++++ Source excerpt

Cedar Fair Board Of Directors Urges Unitholders Not To Be Distracted By Q Investments' Ongoing Dissident Campaign

Company seeks to "set the record straight and respond to Q Investments’ barrage of rhetoric."


Wednesday, 05 January 2011


Cedar Fair Press Release

SANDUSKY, OHIO, January 4, 2011 – The Board of Directors of Cedar Fair Entertainment Company (NYSE: FUN), a leader in regional amusement parks, water parks and active entertainment, today sent a letter to all unitholders that provides the facts behind the self-serving statements and mischaracterizations made by Q Funding III, L.P. and Q4 Funding, L.P. (“Q Investments”) in support of the proposals submitted by the hedge fund to be considered at a Special Meeting of Unitholders on January 11, 2011.
 
The Board believes the proposed amendments to the Company’s Partnership Agreement would not be in the best interests of unitholders because, among other things, they would severely limit the options available to the Board in pursuit of its strategy to maximize long-term value.  In addition, they would greatly disrupt the Company’s deliberate and ongoing CEO succession planning process that is well under way and is expected to be completed by the end of the second quarter of 2011.
 
The text of the letter to unitholders follows in its entirety:
 
Dear Fellow Cedar Fair Unitholder:

Q Funding III, L.P. and Q4 Funding, L.P. (“Q Investments”), entities of a Texas-based hedge fund led by Geoffrey Raynor, certainly have a way with words.

Over the past year, through their communications and filings, there has been no shortage of self-serving statements and mischaracterizations about Cedar Fair and its Board by Q Investments in hopes of gaining your support for their proposals being considered at the January 11, 2011, Special Meeting of Limited Partner Unitholders.

We think it’s important to set the record straight and respond to Q Investments’ barrage of rhetoric with the facts.

++++++++
++++ Records provided

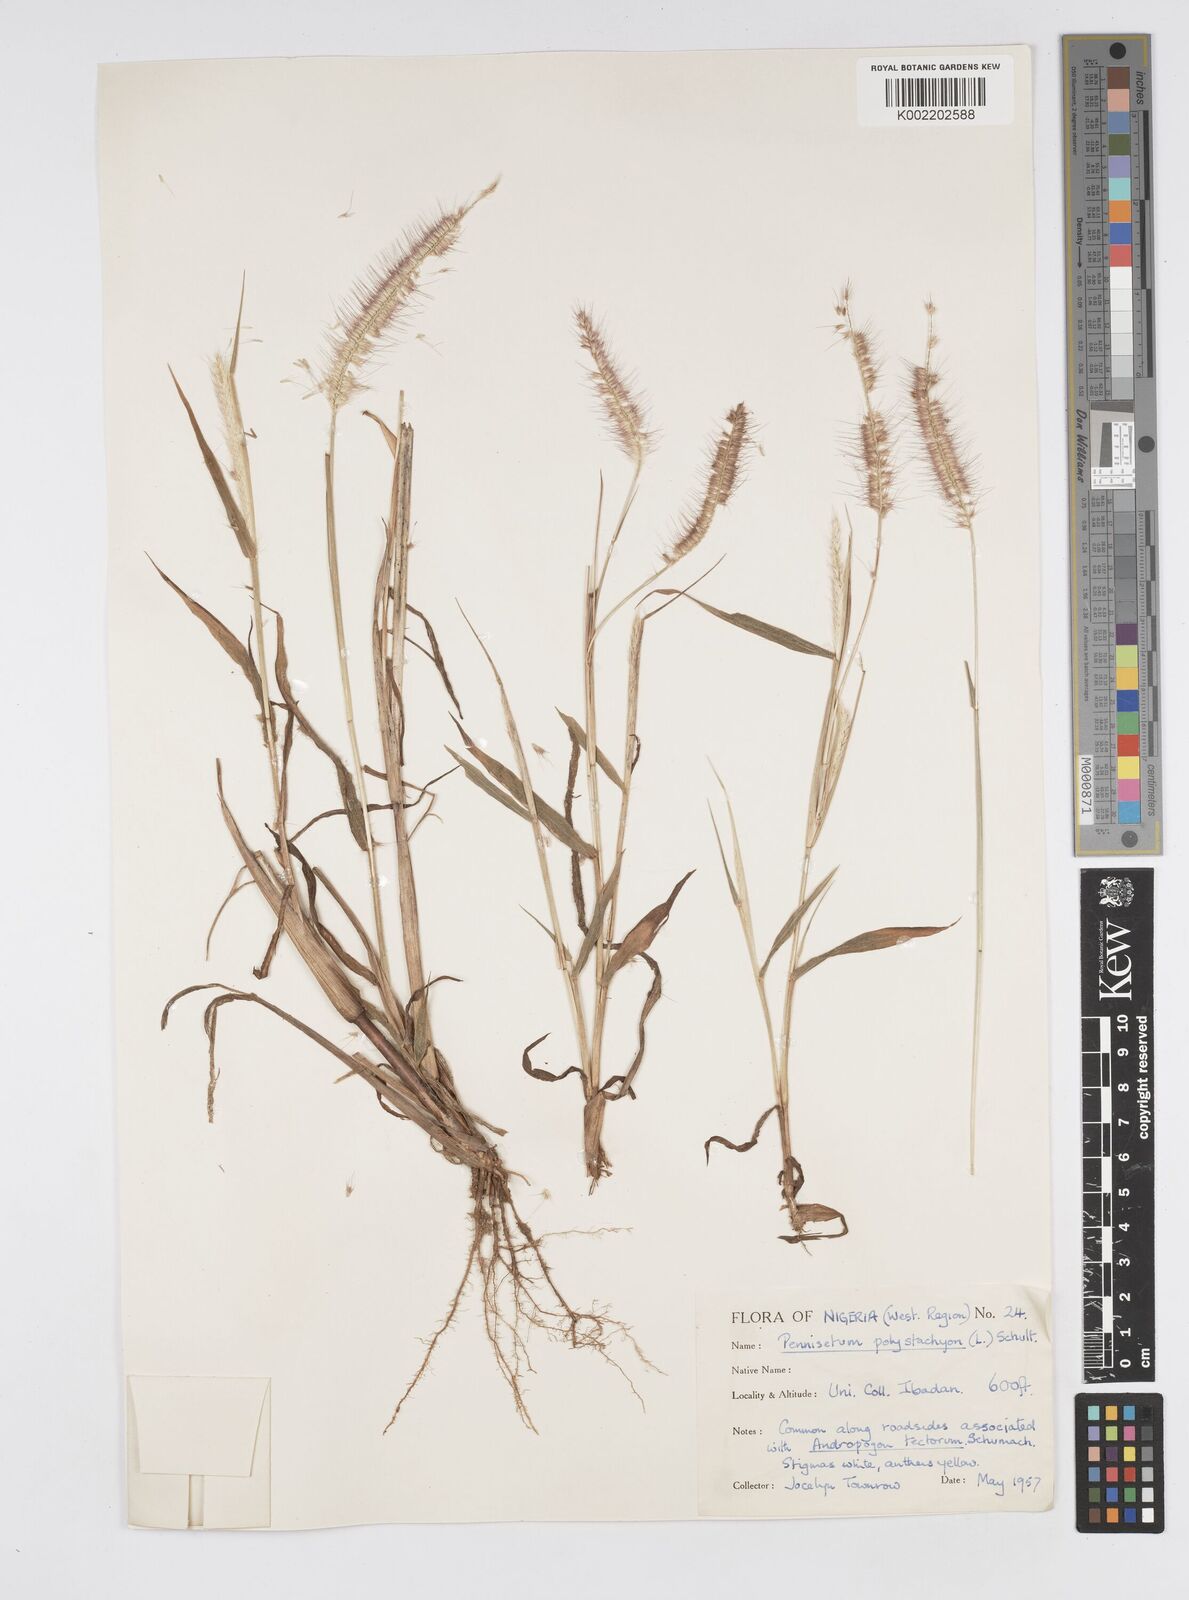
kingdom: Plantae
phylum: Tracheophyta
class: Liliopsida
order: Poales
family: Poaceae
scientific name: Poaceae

++++++++
++++ Records provided

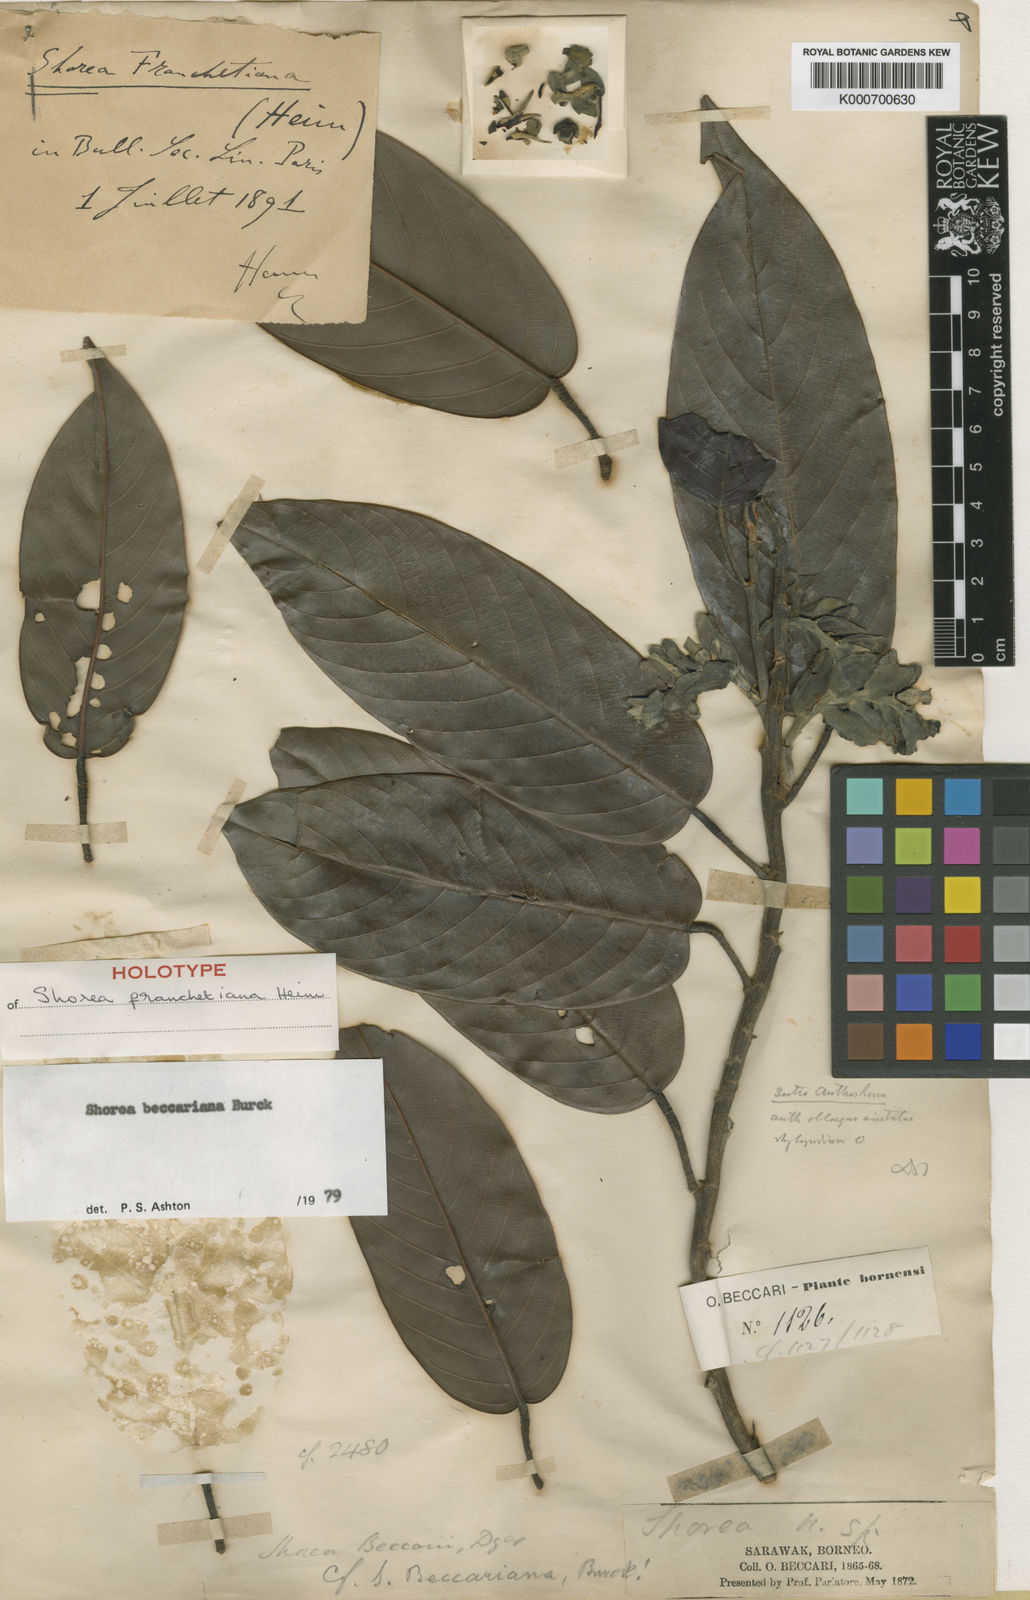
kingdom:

++++++++

_What to produce_
Write out the passage of the Cedar Fair press release above between "Company seeks to" and "January 11, 2011.", inclusive.

_Written reply_
Company seeks to "set the record straight and respond to Q Investments’ barrage of rhetoric."


Wednesday, 05 January 2011


Cedar Fair Press Release

SANDUSKY, OHIO, January 4, 2011 – The Board of Directors of Cedar Fair Entertainment Company (NYSE: FUN), a leader in regional amusement parks, water parks and active entertainment, today sent a letter to all unitholders that provides the facts behind the self-serving statements and mischaracterizations made by Q Funding III, L.P. and Q4 Funding, L.P. (“Q Investments”) in support of the proposals submitted by the hedge fund to be considered at a Special Meeting of Unitholders on January 11, 2011.